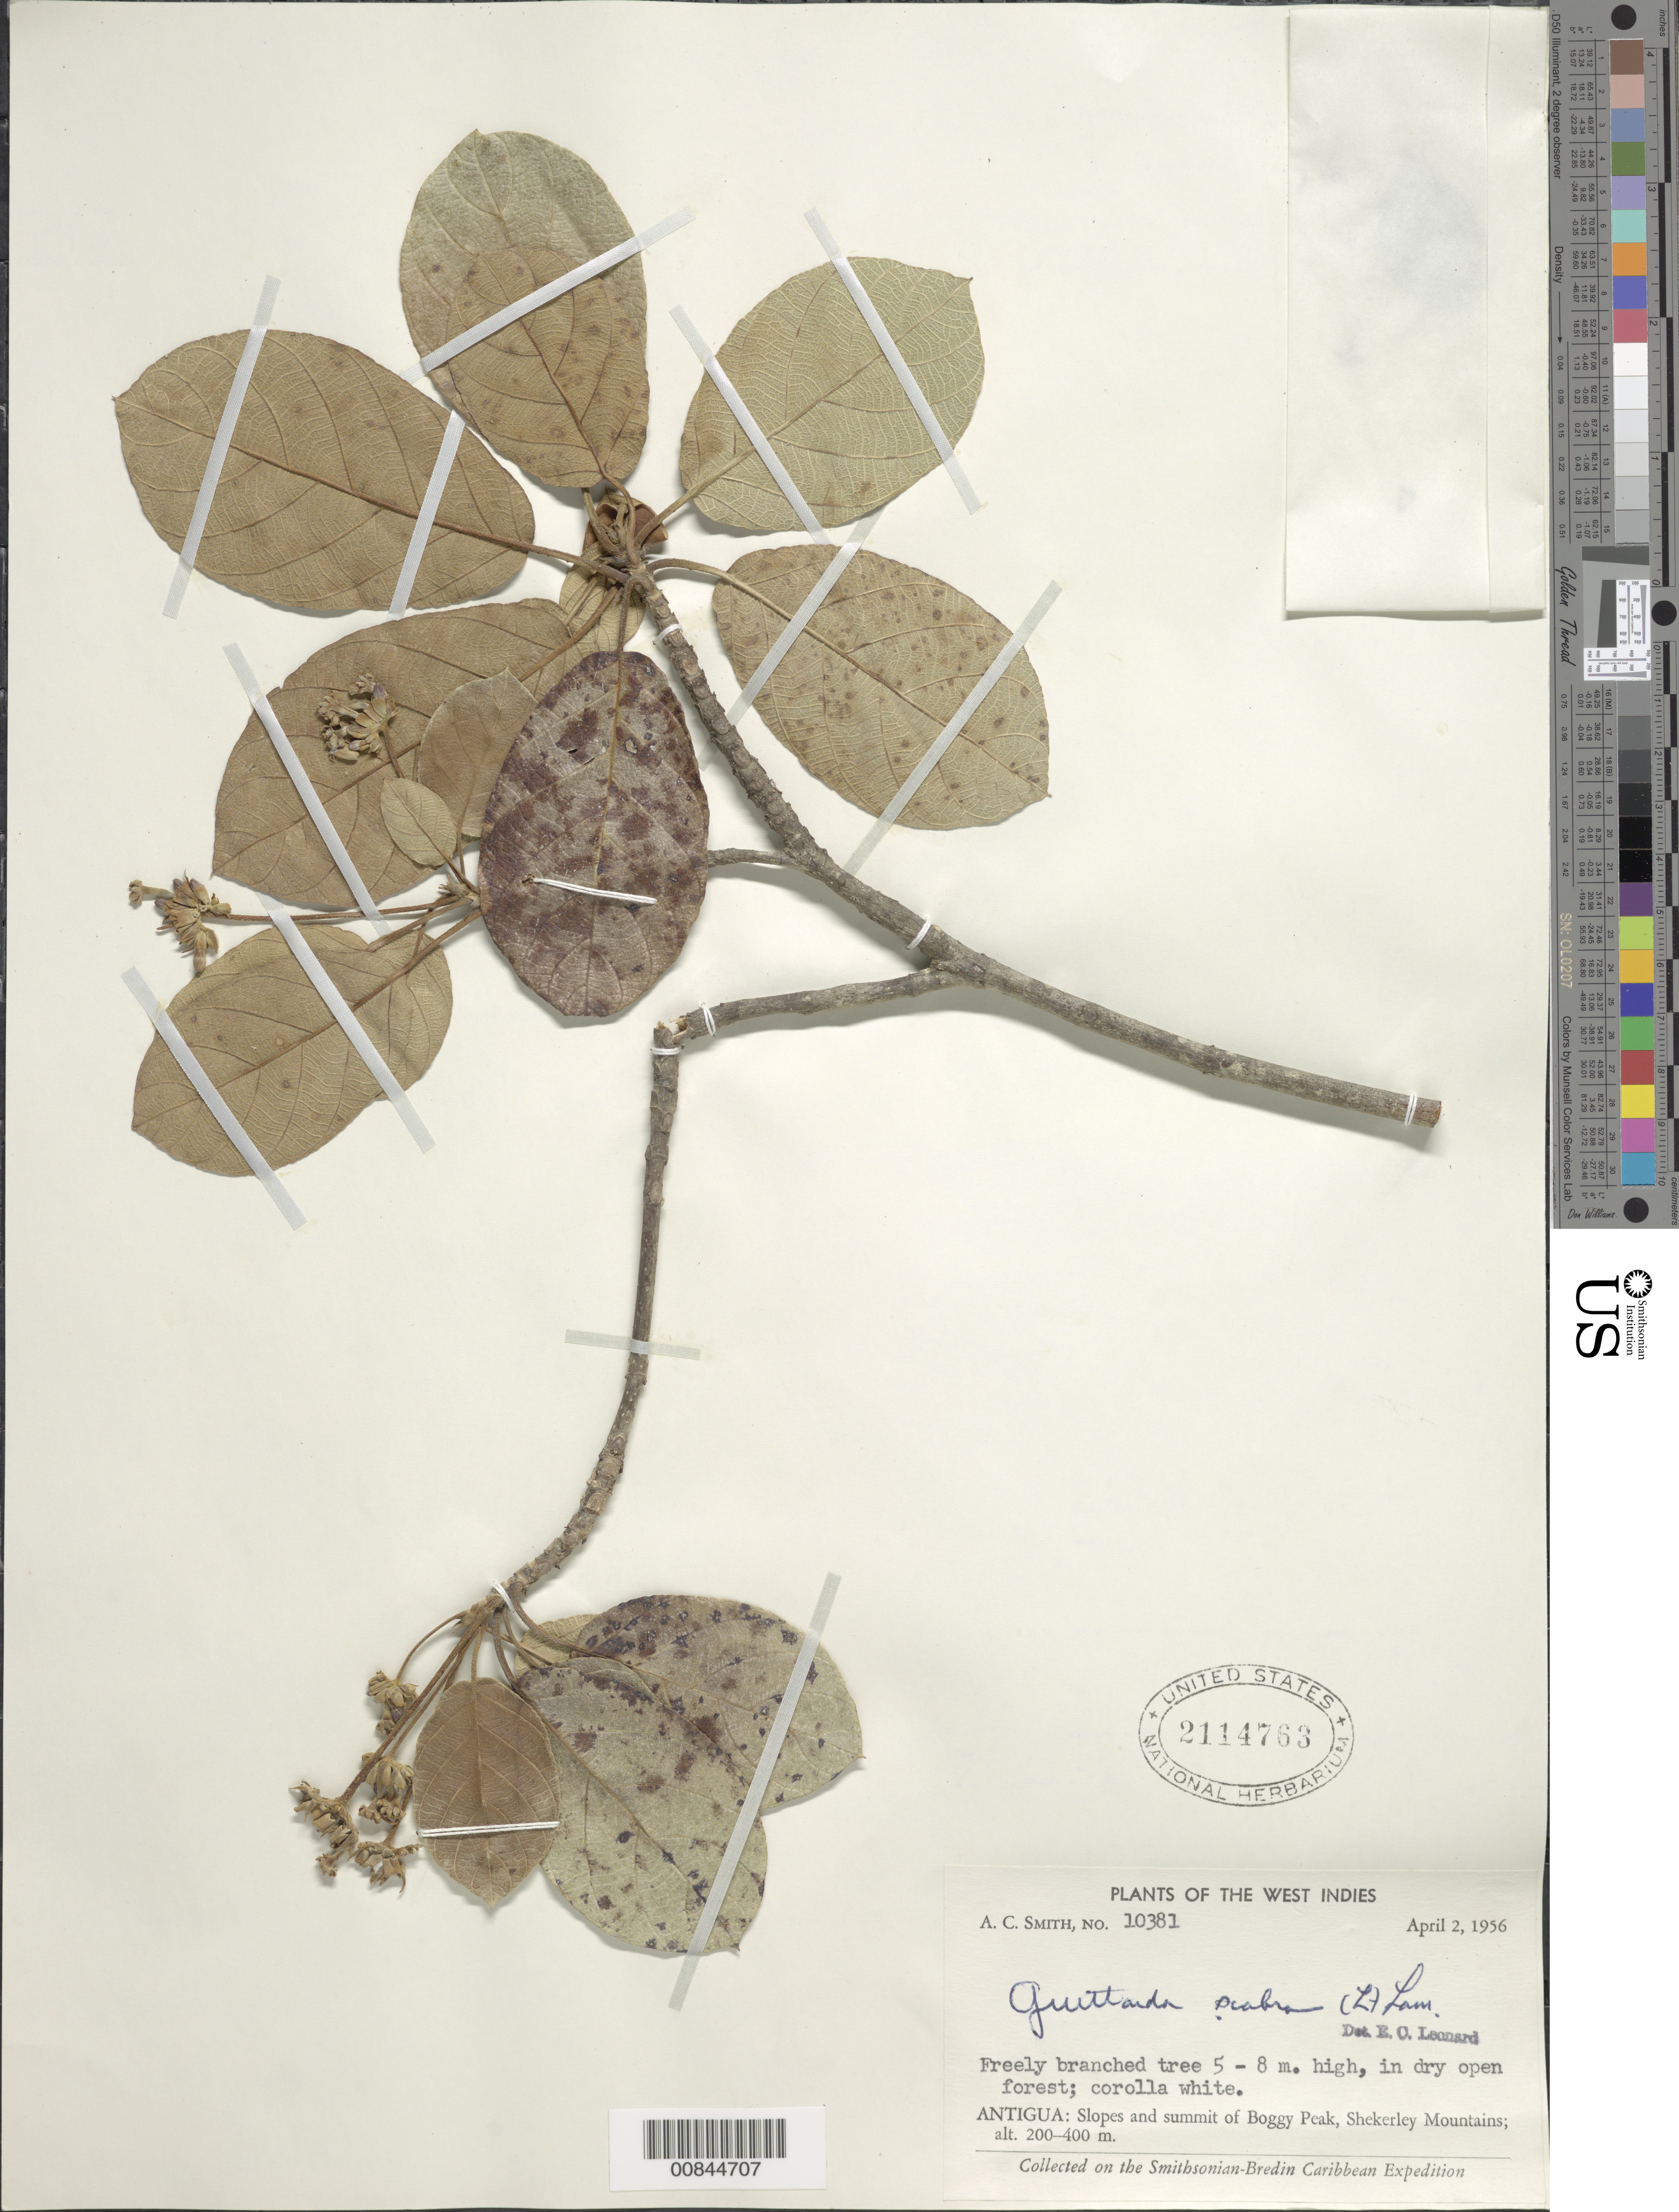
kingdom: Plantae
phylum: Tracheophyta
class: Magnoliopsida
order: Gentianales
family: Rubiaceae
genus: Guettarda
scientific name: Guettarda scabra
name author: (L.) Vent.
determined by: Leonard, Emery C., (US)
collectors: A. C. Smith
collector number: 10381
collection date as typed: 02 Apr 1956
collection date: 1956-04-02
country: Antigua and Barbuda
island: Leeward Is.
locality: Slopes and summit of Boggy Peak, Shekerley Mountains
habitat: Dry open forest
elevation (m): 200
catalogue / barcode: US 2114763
___
Rewrite the lines from the one with "collectors: A. C. Smith" through the end of the records, substituting "vegetation" for "habitat" and leaving everything else unchanged.

collectors: A. C. Smith
collector number: 10381
collection date as typed: 02 Apr 1956
collection date: 1956-04-02
country: Antigua and Barbuda
island: Leeward Is.
locality: Slopes and summit of Boggy Peak, Shekerley Mountains
vegetation: Dry open forest
elevation (m): 200
catalogue / barcode: US 2114763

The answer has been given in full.